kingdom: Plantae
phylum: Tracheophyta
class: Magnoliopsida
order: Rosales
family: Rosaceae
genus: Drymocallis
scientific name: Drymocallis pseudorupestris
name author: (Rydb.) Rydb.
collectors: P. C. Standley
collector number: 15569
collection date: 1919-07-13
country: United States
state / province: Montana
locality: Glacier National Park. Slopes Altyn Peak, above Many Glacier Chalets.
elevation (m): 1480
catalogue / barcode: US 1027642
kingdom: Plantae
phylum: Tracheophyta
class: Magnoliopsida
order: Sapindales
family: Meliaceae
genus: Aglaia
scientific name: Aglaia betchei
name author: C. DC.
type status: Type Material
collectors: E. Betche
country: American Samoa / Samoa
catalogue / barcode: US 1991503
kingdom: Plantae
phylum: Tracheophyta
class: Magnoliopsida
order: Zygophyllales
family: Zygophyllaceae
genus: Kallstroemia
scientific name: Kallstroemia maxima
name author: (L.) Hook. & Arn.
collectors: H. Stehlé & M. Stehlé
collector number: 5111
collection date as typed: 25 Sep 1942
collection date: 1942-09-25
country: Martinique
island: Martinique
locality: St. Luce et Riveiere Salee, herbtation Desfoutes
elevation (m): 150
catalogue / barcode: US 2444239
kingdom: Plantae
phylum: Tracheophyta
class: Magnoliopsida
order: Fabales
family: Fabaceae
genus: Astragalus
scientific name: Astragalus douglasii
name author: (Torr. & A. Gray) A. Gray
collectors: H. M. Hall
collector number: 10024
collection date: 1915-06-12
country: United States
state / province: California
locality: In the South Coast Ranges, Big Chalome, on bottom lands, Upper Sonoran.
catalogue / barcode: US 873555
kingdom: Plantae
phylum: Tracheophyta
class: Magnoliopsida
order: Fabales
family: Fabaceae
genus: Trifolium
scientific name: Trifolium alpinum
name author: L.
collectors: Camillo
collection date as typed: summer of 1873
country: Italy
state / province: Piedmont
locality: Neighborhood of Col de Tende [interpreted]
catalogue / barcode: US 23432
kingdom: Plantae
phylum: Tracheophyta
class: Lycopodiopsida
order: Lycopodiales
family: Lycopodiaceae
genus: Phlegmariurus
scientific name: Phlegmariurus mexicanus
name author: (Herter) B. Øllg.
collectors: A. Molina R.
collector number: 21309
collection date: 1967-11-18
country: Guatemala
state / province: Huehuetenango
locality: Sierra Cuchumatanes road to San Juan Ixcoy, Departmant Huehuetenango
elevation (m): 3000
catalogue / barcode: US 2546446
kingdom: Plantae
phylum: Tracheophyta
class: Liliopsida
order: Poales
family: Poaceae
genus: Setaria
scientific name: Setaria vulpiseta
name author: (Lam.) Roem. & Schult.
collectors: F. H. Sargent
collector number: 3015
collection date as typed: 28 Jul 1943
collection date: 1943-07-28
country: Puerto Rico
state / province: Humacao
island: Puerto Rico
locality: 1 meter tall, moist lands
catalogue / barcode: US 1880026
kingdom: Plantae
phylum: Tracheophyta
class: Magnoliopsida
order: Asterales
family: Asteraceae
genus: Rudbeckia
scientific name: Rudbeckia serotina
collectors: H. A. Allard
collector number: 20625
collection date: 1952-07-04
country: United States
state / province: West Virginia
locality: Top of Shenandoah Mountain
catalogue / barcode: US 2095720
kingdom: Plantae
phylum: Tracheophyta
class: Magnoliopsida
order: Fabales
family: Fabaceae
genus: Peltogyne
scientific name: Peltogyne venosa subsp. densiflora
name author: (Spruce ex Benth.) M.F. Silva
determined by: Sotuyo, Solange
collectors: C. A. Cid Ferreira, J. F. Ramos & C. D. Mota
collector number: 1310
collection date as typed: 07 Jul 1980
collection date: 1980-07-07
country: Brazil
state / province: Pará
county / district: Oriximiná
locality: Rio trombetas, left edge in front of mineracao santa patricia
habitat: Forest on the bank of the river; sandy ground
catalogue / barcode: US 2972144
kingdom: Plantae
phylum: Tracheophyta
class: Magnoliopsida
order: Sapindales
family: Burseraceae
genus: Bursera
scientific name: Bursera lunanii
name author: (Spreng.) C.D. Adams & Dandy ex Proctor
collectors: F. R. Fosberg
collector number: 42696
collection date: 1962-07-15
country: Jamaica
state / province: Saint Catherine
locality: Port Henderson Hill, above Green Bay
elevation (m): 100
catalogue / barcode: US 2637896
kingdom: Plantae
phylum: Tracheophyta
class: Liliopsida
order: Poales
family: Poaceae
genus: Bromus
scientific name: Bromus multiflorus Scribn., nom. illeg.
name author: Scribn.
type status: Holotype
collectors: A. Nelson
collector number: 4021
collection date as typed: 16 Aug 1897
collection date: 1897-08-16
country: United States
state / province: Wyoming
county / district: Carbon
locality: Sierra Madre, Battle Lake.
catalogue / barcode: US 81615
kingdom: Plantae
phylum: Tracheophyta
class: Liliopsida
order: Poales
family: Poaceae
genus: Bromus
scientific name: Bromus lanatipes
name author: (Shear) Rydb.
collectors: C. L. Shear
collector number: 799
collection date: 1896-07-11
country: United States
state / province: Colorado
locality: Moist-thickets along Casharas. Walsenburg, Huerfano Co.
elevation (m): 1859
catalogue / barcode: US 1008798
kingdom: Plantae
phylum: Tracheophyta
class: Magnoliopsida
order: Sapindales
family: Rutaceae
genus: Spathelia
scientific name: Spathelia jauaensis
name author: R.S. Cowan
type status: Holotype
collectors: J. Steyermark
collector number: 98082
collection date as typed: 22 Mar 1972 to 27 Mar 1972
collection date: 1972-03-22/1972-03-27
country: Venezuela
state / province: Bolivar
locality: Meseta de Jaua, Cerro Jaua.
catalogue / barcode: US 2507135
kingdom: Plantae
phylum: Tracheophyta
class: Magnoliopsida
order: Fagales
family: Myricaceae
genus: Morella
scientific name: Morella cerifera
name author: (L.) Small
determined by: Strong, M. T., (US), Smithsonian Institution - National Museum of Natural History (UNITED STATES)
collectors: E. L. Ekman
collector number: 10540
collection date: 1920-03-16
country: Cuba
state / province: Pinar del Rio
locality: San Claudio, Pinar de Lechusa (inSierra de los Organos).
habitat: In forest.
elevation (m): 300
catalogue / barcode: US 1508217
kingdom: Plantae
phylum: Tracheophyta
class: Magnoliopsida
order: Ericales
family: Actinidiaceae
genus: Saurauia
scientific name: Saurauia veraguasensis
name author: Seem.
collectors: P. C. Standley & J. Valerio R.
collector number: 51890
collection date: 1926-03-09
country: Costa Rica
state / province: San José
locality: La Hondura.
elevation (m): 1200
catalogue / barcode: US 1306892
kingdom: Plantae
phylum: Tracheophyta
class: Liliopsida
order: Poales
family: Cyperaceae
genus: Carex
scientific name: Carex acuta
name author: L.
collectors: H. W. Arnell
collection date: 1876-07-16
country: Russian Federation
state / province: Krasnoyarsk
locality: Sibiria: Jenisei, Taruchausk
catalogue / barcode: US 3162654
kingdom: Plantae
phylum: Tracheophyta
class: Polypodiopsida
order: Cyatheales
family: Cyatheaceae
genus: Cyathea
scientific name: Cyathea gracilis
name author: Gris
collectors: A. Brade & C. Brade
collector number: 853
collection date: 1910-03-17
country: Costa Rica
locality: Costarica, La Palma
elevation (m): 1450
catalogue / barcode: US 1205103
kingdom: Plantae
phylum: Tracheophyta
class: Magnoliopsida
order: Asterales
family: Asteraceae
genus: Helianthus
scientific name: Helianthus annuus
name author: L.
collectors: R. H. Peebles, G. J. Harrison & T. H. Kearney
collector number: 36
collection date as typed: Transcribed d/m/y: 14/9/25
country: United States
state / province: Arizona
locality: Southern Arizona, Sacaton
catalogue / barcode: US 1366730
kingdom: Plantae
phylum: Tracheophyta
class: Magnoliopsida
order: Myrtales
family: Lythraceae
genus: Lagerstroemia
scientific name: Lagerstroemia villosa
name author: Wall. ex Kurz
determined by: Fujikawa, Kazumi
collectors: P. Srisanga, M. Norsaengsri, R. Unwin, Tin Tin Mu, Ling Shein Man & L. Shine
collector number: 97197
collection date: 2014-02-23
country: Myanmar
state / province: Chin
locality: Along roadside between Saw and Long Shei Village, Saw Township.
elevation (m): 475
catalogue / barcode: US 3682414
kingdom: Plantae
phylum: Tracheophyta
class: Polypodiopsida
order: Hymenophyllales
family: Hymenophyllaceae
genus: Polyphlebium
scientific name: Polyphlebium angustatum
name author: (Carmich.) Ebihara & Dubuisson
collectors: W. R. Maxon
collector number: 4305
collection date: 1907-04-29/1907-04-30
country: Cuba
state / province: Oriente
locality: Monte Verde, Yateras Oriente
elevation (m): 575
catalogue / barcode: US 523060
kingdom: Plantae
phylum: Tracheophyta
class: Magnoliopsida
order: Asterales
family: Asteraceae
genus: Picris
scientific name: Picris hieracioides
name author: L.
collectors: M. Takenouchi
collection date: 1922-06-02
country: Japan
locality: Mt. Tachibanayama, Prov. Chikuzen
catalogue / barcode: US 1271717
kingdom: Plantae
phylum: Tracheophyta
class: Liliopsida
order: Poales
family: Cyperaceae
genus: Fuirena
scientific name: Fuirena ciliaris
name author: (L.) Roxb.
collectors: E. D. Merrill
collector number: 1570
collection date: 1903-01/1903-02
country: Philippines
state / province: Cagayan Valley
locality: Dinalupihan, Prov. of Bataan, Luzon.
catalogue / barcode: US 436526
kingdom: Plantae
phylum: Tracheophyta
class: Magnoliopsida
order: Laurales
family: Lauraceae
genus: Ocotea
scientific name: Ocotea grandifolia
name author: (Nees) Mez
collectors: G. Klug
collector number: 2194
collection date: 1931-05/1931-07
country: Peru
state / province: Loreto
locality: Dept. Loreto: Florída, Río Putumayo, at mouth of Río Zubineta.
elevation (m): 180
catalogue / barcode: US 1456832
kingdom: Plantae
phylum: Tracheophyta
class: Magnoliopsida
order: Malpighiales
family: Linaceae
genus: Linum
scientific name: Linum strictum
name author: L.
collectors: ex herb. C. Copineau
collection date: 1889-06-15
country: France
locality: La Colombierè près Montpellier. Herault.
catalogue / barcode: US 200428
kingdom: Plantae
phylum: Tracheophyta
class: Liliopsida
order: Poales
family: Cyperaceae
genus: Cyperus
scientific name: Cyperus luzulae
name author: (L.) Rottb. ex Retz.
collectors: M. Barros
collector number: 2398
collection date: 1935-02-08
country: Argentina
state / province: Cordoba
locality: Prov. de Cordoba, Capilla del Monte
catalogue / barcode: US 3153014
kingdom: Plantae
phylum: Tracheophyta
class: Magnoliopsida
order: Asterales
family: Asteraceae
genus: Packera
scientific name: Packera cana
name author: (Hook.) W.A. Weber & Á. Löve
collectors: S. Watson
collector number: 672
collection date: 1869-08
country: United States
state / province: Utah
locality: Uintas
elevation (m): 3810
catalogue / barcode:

- - - - - - -

[Problem statement] Locate each line in the material above that contains the string "Bromus", and copy those lines. Only matches with the same capitalization count.

[Exercise solution]
genus: Bromus
scientific name: Bromus multiflorus Scribn., nom. illeg.
genus: Bromus
scientific name: Bromus lanatipes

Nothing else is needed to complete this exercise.